Gene Hackman, who was born on January 30, 1930, has been nominated for five Academy Awards, winning twice: Best Actor for The French Connection, Best Supporting Actor for The Unforgiven. In addition to making more than 80 films, he has appeared frequently on the stage.
Among my favorites of his movies are Bonnie and Clyde, I Never Sang for My Father, Hoosiers, The Unforgiven, The Conversation and The Royal Tenenbaums.
The above acceptance speech is classic Hackman: understated, perfectly timed, memorably delivered. It is almost impossible to imagine him hitting a wrong note in any venue.
Dick Van Dyke, born December 13, 1925, is a five time Emmy recipient who has also won a Tony and a Grammy. His classic television show ran for five years in the 1960’s, you can still catch it on cable network. While attending Danville High School he became acquainted with O’Conner, Short and Hackman.
Van Dyke has appeared in more than twenty films, including Bye Bye Birdie, Mary Poppins and Dick Tracy. As chimney sweep Burt Poppins, he famously preformed “Chim Chim Cher-ee.”
Jerry Van Dyke, Dick’s younger brother, was born July 27, 1931. While lesser known than his sibling, Jerry carved out a very notable, diverse career of his own.
He began as a stand-up comic: anyone who saw him on the Tonight Show or other variety programs of the past with his banjo/comedy routines can attest to his brilliance. These appearances, combined with his extensive night club tours, led to a lucrative television career which included four Emmy Award nominations as Outstanding Supporting Actor in a comedy series.
On an unrelated matter, Jerry happens to be an extremely avid/skilled poker player – he has announced poker tournaments on ESPN.
Donald O’Conner was born August 28, 1925 in Chicago, Illinois, but claimed Danville as his hometown. He got an early start in the movies at the age of twelve, appeared in a series of B films before hitting stardom in Francis, the story of a man whose best friend was a talking mule. This led to a number of sequels which were very popular.
By far, his signature role was the character Cosmo Brown in the classic, Singing in the Rain. This performance of “Make ‘Em Laugh” is iconic:
The general public probably has a very limited awareness of Bobby Short. But if you are a fan of the Great American Song Book, composers like Cole Porter, Richard Rogers, Jerome Kern, George Gershwin, Alan Lerner, Stephen Sondheim (among many others), you probably know about this stellar cabaret performer.
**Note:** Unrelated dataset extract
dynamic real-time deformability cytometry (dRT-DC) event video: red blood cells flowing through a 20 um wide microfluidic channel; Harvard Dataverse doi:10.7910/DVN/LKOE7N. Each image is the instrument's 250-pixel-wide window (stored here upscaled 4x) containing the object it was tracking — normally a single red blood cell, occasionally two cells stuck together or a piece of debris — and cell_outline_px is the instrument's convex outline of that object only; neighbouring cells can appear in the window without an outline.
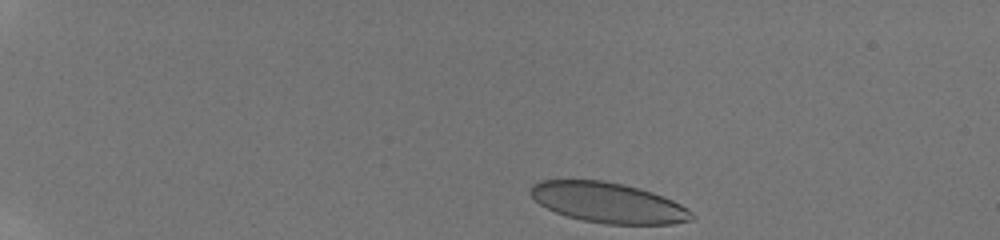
{"species": "human", "species_latin": "Homo sapiens", "temperature_condition": "room temperature", "stored_images_in_passage": 9, "camera_frame_rate_fps": 3000, "um_per_image_px": 0.085, "donor": {"sex": "male"}, "frame": {"image": 1, "passage_image": 1, "time_ms": 0.0, "image_size_px": [1000, 240], "cell_outline_px": [[696, 216], [692, 220], [672, 224], [608, 224], [584, 220], [568, 216], [556, 212], [540, 204], [528, 192], [532, 184], [540, 180], [604, 180], [624, 184], [640, 188], [652, 192], [672, 200], [688, 208]], "centroid_in_image_um": [51.71, 17.22], "position_along_channel_um": 33.3, "area_um2": 37.8}}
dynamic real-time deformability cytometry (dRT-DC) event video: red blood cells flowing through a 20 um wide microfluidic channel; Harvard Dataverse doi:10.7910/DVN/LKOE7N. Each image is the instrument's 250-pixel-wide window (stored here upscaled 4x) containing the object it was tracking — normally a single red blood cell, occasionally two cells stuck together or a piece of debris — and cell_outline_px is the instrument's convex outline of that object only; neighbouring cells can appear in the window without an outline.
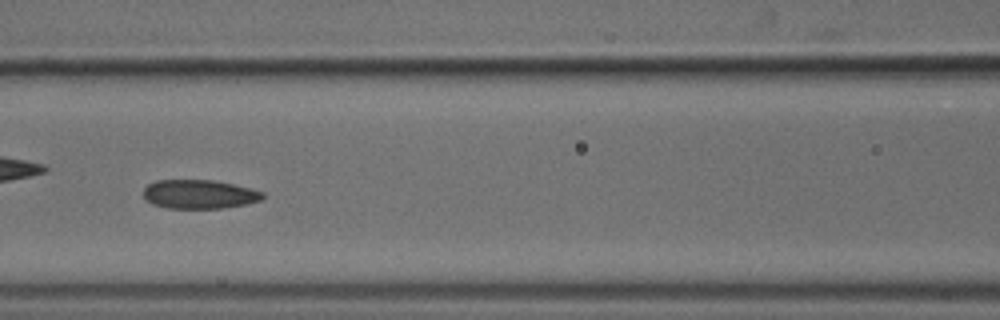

For thirty-five years beginning in 1968, he was an institution at the luxurious Carlyle Hotel on Madison/76th Street in New York City. Recording numerous albums (Bobby Loves Cole Porter being my own personal favorite), he also appeared in a handful of films and television shows. Here is a sample of his work:
Bobby was laid to rest in Danville in March of 2005.
These brief sketches don’t do justice to the five talents who were ironically raised in a small Illinois town with the population of around 30,000. All five returned to Danville many times in their lives – the photo above was taken in Danville when they appeared at a benefit for the restoration of the popular Fischer Movie Theater. What a splendid group!